Many popular CVM systems monitor the fuel cell stack as a whole, making it impossible to pinpoint the origin of a given malfunction. Monitoring each cell individually allows direct access to a stack’s inner workings. The new system signals not only stack malfunctions, but their precise location within the stack as well. You know exactly which cell or cell cluster is complicating matters. “Thus, the CVM data is suitable for operating strategy integration, such as in vehicles. It identifies critical operating conditions and shuts the stack down before irreparable damage can occur,” Schuster explained.
Hyundai and Toyota already there
A Smart Testsolutions measuring device has 1 to 42 voltage sensors with more than 10 channels each, synchronously monitoring up to 420 individual cells in a stack. The greatest CVM challenge lies in the economic viability of a single channel’s price, Schuster said. Especially when demands include an 18,000-hour lifetime and the corresponding certification. Costly manufacturer overhead.
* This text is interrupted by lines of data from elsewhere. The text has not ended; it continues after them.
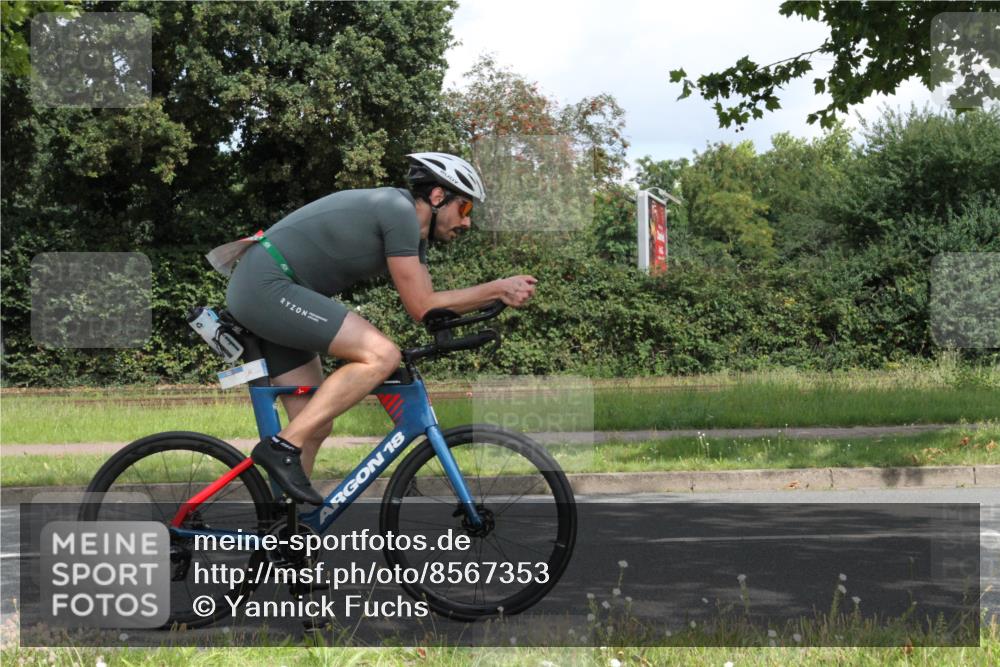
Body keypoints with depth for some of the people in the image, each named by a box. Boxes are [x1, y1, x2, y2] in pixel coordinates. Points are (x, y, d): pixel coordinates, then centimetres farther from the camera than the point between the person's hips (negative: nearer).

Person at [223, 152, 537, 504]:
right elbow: (421, 308, -12)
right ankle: (283, 447, -19)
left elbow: (429, 302, 13)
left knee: (316, 426, 9)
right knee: (382, 356, -20)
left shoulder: (415, 230, 17)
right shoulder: (400, 211, -13)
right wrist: (497, 289, -7)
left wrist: (499, 292, 4)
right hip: (267, 286, -11)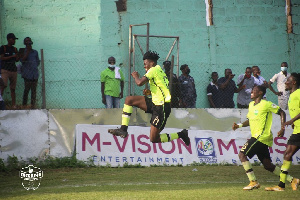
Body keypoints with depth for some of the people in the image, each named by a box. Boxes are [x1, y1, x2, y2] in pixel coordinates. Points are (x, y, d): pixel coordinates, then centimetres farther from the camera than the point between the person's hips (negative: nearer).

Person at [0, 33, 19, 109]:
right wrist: (12, 56, -12)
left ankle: (13, 105, 2)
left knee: (13, 88, 3)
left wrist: (18, 55, -5)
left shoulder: (15, 49, 16)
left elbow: (17, 60, 16)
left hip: (13, 70, 5)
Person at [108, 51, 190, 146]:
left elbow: (139, 83, -22)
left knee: (154, 139, -8)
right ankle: (123, 129, 2)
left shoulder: (154, 70, -10)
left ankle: (181, 134, 7)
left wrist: (135, 76, 0)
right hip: (155, 103, 10)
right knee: (129, 100, 4)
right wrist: (150, 92, 12)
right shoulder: (160, 71, 19)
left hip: (161, 108, -10)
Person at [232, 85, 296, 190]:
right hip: (256, 137, 9)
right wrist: (239, 125, 10)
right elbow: (250, 120, 27)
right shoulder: (251, 105, 17)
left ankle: (253, 182, -12)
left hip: (261, 136, -9)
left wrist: (282, 129, -12)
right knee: (268, 165, 7)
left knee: (242, 154, -14)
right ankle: (292, 180, 14)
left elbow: (282, 113, -4)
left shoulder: (266, 104, -8)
There are already several R&D and trial solutions on the market. “So far, these have been proprietary solutions and not available on the open market,” said Schuster. But the number of providers is rising. Two large Asian automakers – Hyundai and Toyota – already have ready-to-go solutions.
Size and weight matters, for cars
Samuel Guesne is systems department manager at the DAM Group, another monitoring solutions provider. “Creating a reliable, affordable and easily integrable CVM is an enormous challenge. All the same, it is essential, playing a decisive role,” he confirmed. First and foremost, manufacturers want to know if the installed fuel cell is functioning smoothly. To this end, the CVM measures voltage between the bipolar plates. The collected data can also be used to adjust and improve control commands to the cells. A communication protocol gives drivers real-time operating conditions.
The French DAM Group is currently working on a monitoring system that accommodates any number of fuel cells, optimally adjusted to a vehicle’s weight and size and relatively quickly installed. The product is in the design and validation phase, with DAM working closely with several partners, Guesne reported.